Although incorporating these aids into the therapy of MS patients can also have certain disadvantages, such as the high cost of their acquisition and maintenance, and the poor personal bond that is created between therapist and patient [24,26,27,28,33], it is important to consider that the use of these devices involves a series of indispensable requirements. Thus, patients should have adequate cognitive skills to understand verbal commands, and cooperation between both parties is required in order to obtain the best possible performance and effectiveness.
One of the limitations found in this study was the scarcity of existing studies on the subject during the last 10 years, other than pilot studies, although an interesting line of work is being developed. In addition, the heterogeneity of the methodologies applied, the sample sizes used, and the lack of homogeneity in the intervention protocol may have influenced the results and benefits attributable solely to robotic therapy, making it difficult to extrapolate the results to the MS population as a whole. It is important to highlight that the results of the Puyuelo-Quintana study [31] could not be extrapolated due to the small sample, although it is interesting to take into account his report due to the fact that he proposed the use of a robotic gait system in acquired and degenerative neurological pathologies.

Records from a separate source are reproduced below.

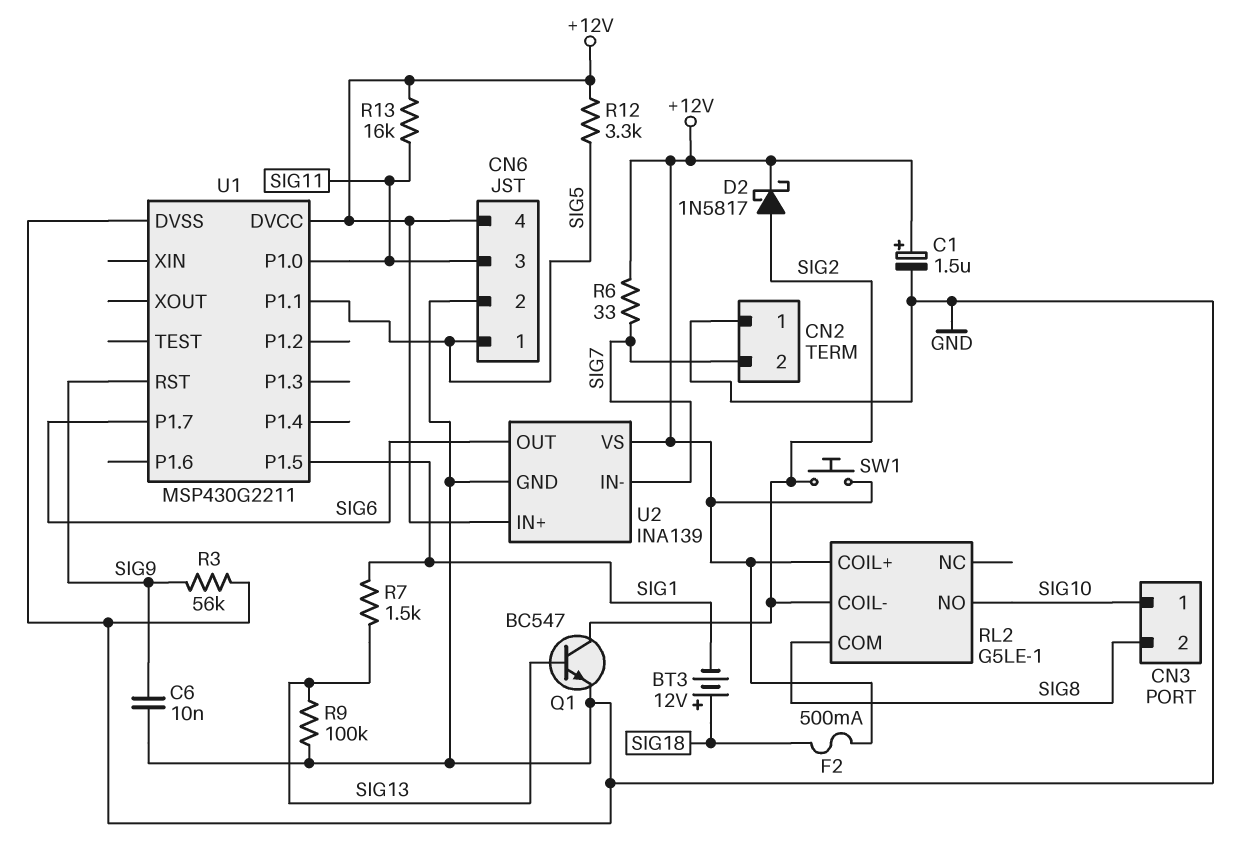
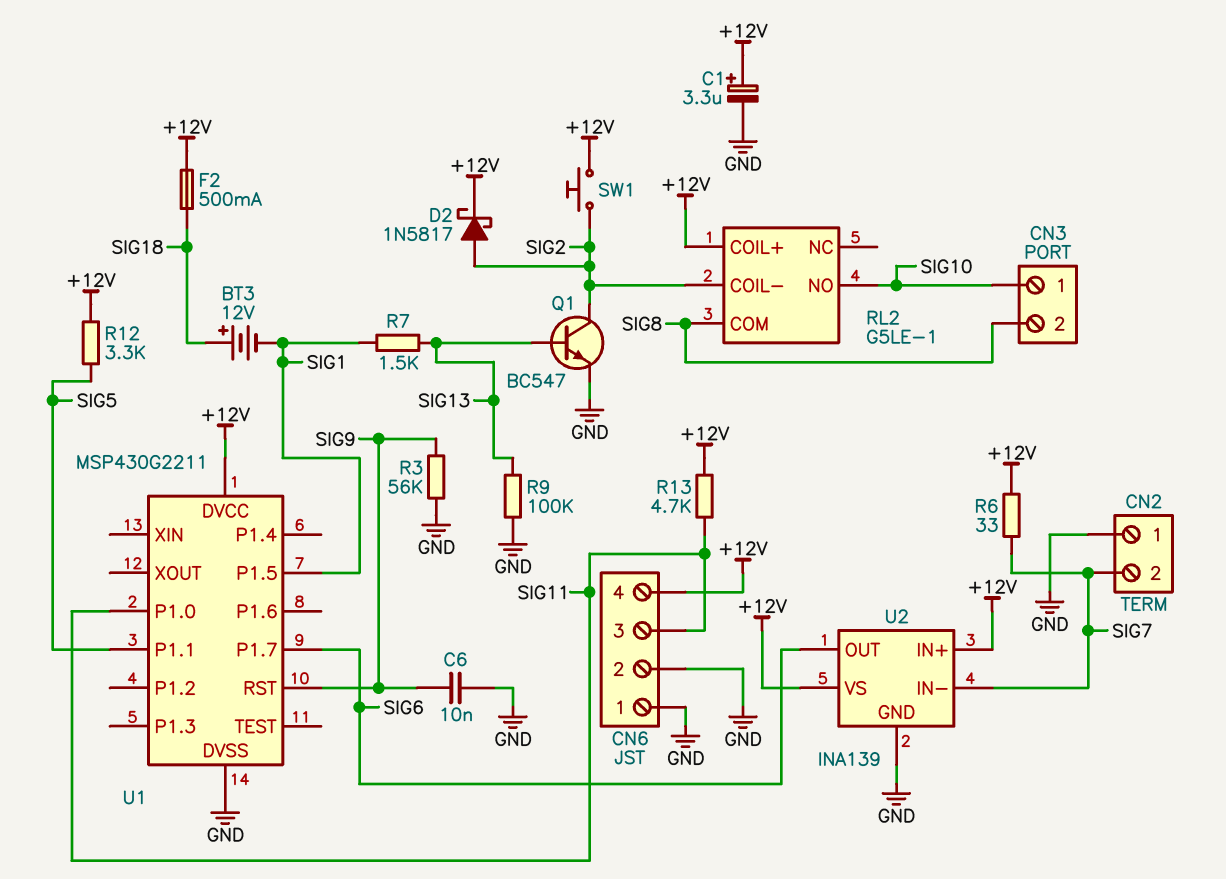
C1: 1.5uF (plus +12V, minus GND) -> 3.3uF (plus +12V, minus GND)
CN6 pin 1: SIG5 -> GND
R13: 16k (+12V, SIG11) -> 4.7k (+12V, SIG11)

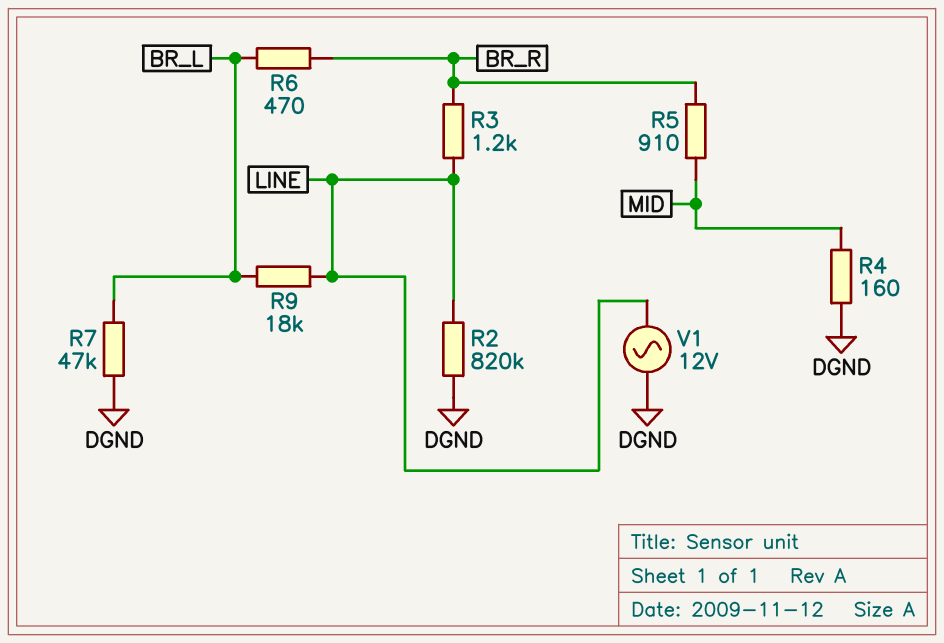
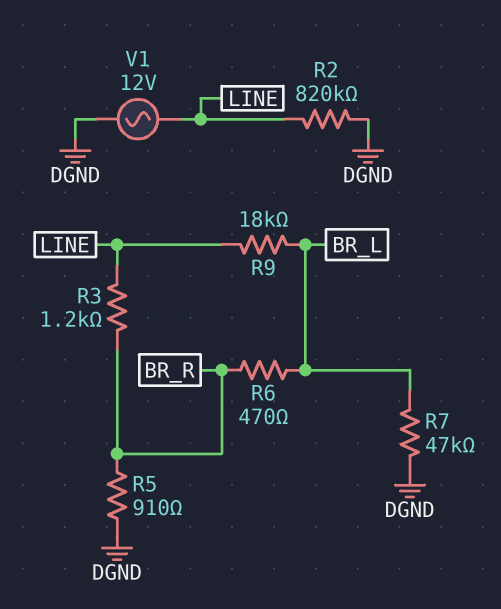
R4: 160 (DGND, MID) -> none
R5: 910 (BR_R, MID) -> 910 (BR_R, DGND)

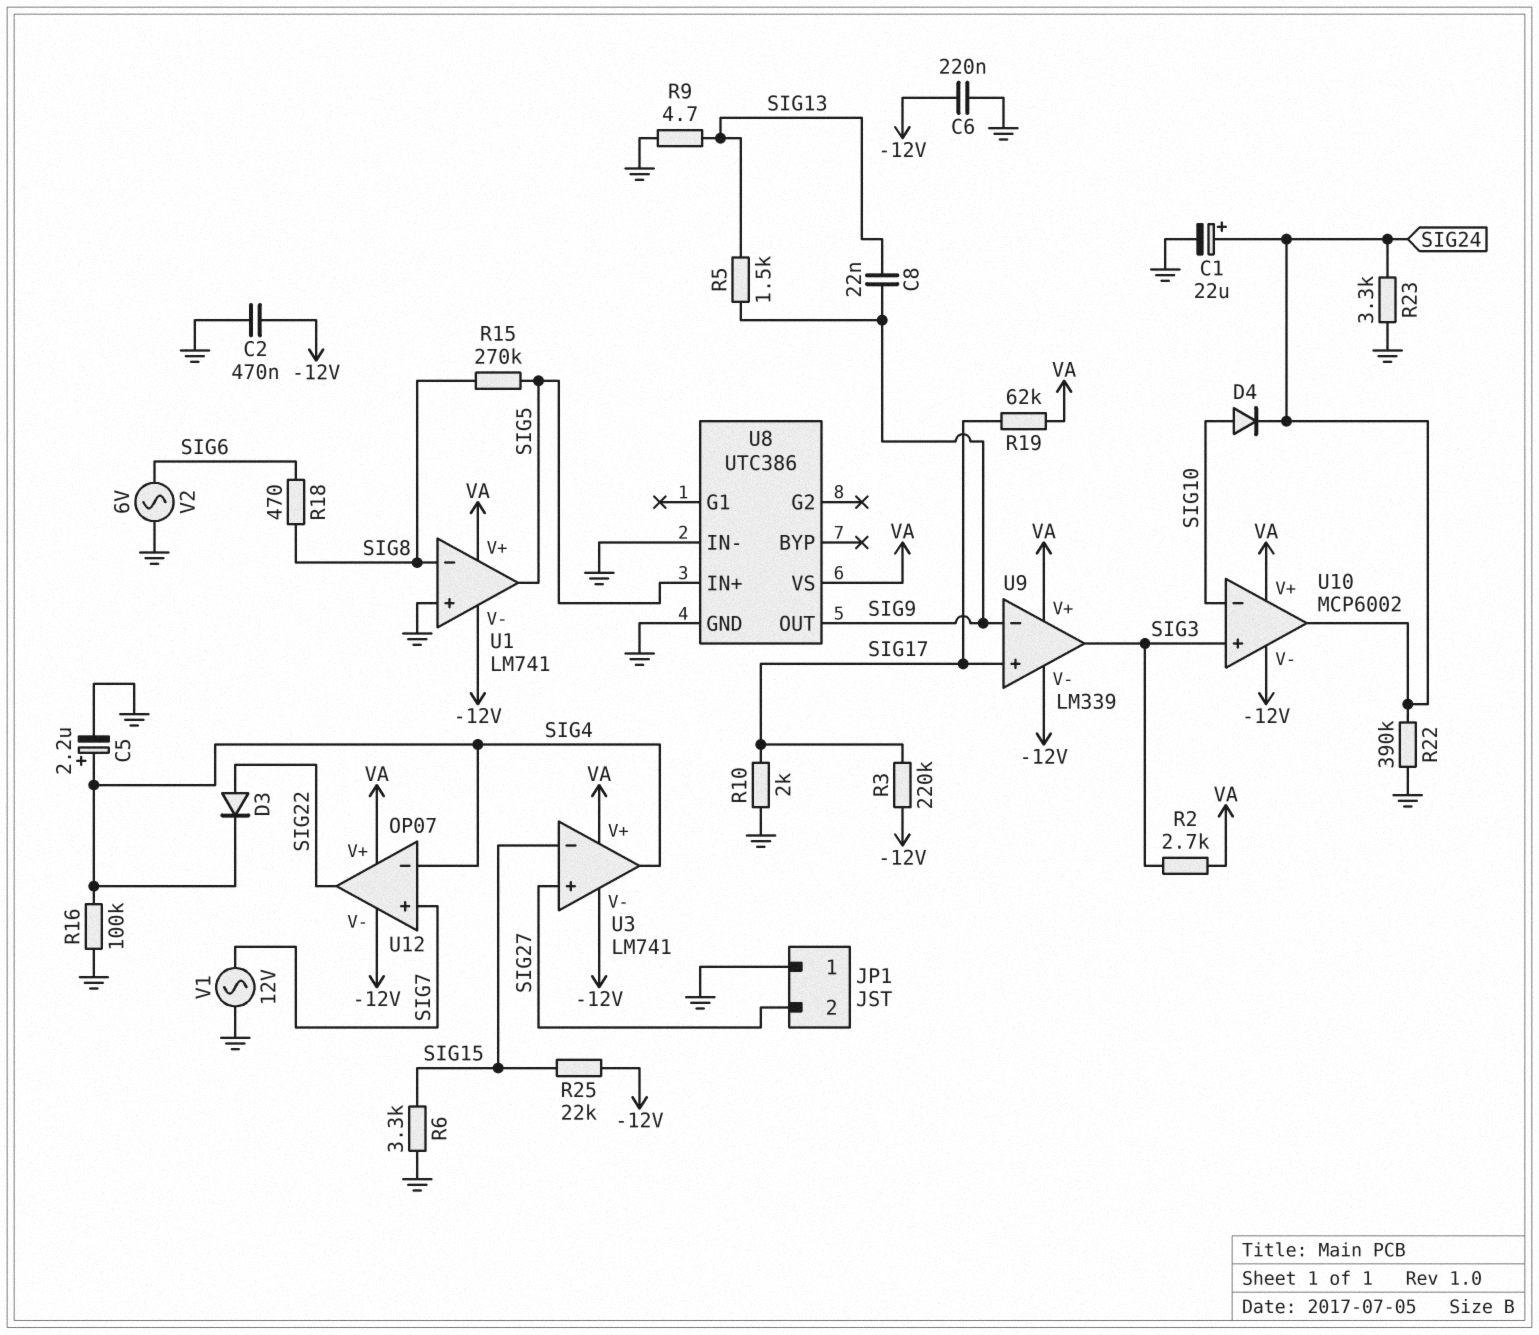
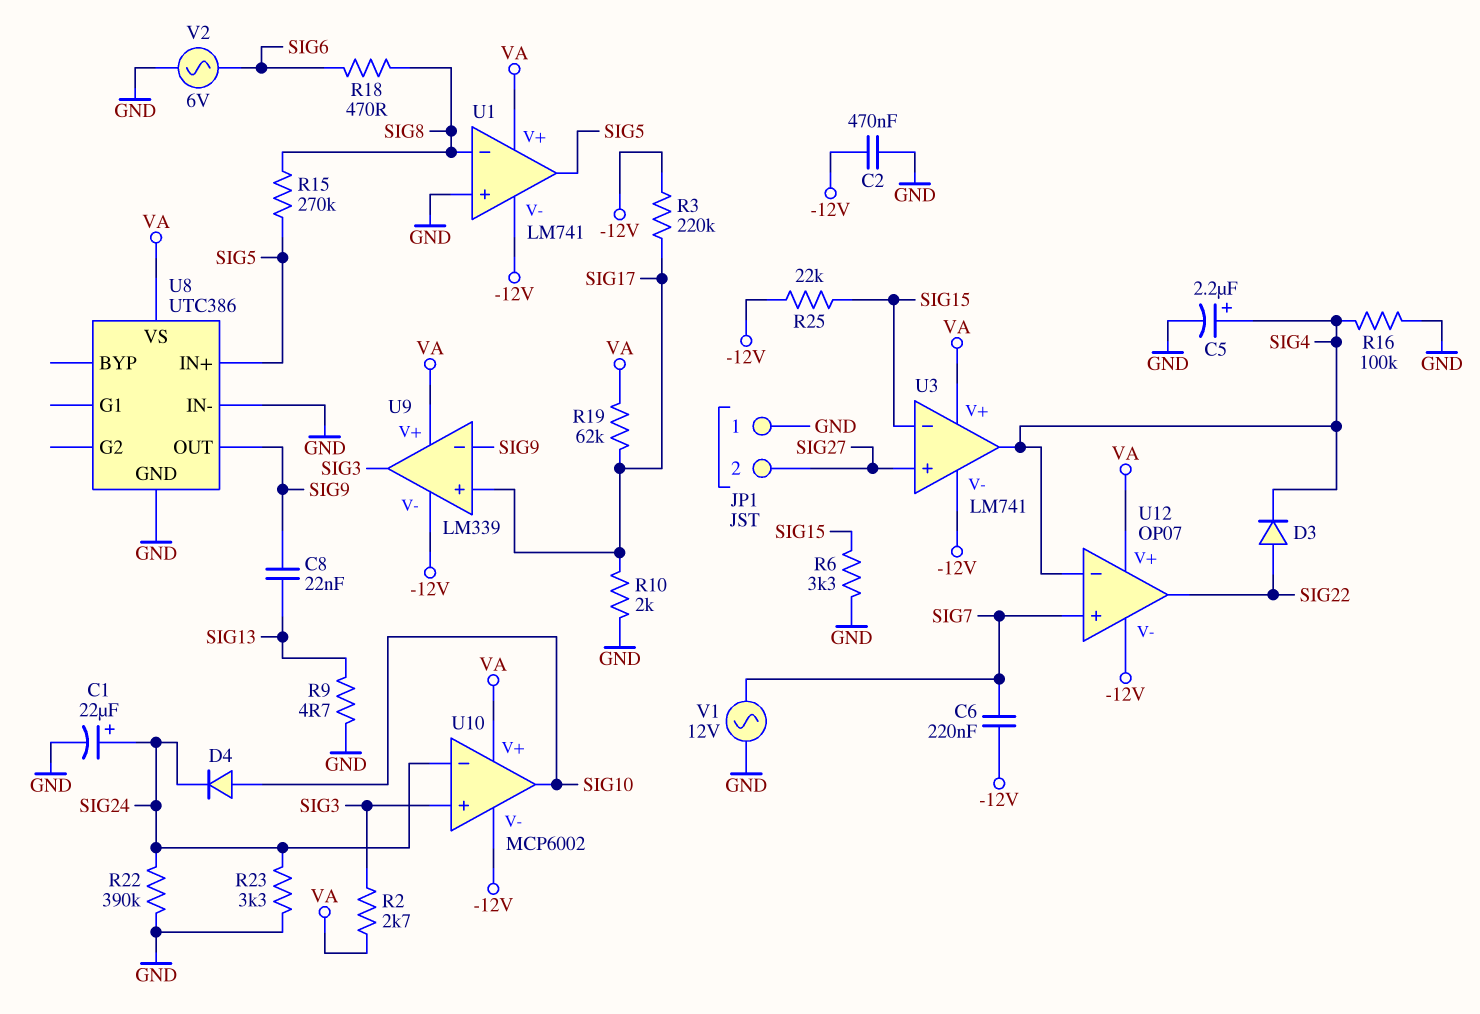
C6: 220nF (-12V, GND) -> 220nF (-12V, SIG7)
R5: 1.5k (SIG9, SIG13) -> none
U10 pin in-: SIG10 -> SIG24
U10 pin out: SIG24 -> SIG10

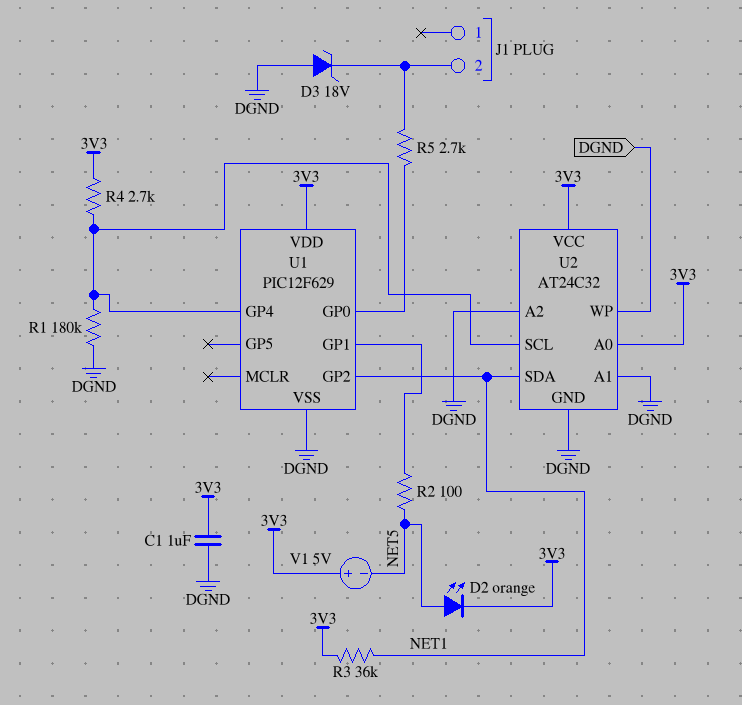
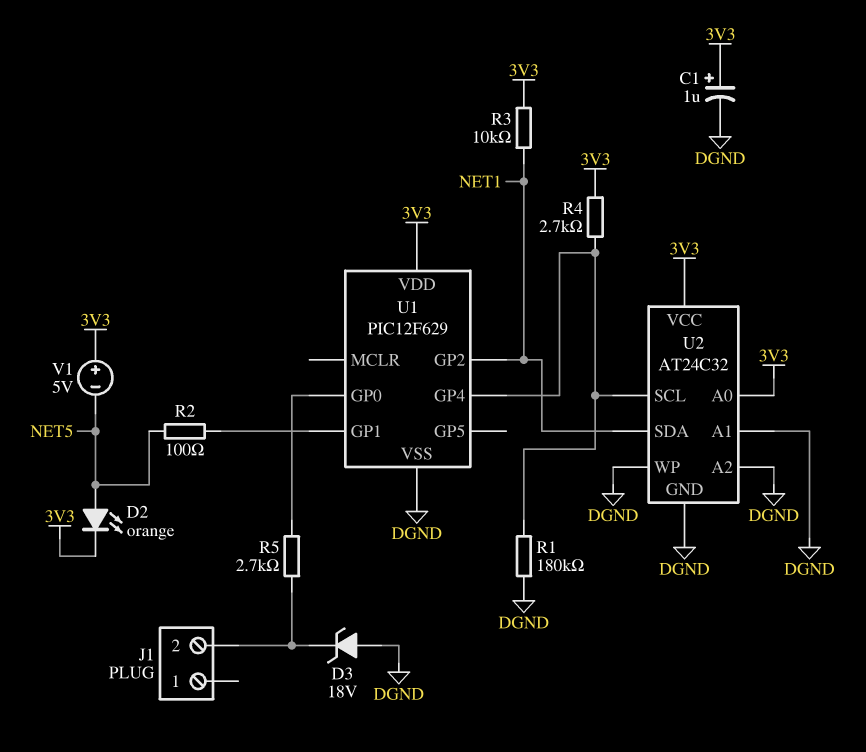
C1: 1uF (3V3, DGND) -> 1uF (plus 3V3, minus DGND)
R3: 36k (3V3, NET1) -> 10k (3V3, NET1)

The long-term effects of the application of robotic gait therapy in people with MS, whether the effects of robotics on ambulation vary according to the type of MS, and the degree of disability of the participants have not been evaluated, and therefore it is not known how long the changes in the sample may last. For future studies, long-term follow-up studies should be developed. Similarly, the effects of dosage (time in the sessions, duration of the proposed programs, etc.) on the changes observed in the studies should be investigated to optimize resources and carry out relatively homogeneous research that will enable the development of more complete studies. The studies analyzed present a moderate methodological quality, and therefore an improvement in the scientific methodology is recommended to avoid possible biases in the results.
5. Conclusions
The use of robotics has undergone significant development and continues to do so, growing in its field of action and in its scientific basis for the development of therapeutic strategies applied to patients with multiple sclerosis. These devices allow both professionals and patients to be motivated and involved in the rehabilitation process, due to the benefits revealed so far in the clinical trials analyzed. The exercises included while training with the different devices have allowed patients to obtain significant improvements in the maintenance of their motor skills. It is advisable to continue working on the design of new motor program options for these robotic systems, bearing in mind the suggestions of clinical specialists and patients with MS, so that they can be fully integrated into the rehabilitation process of these individuals. We hope that the results of this study will provide guidance to the clinician in relation to decision-making, protocol development, and the updating of guidelines.
Funding
This research received no external funding.
Institutional Review Board Statement
Not applicable.
Informed Consent Statement
Not applicable.
Data Availability Statement
Not applicable.
Conflicts of Interest
The author has declared no conflict of interest.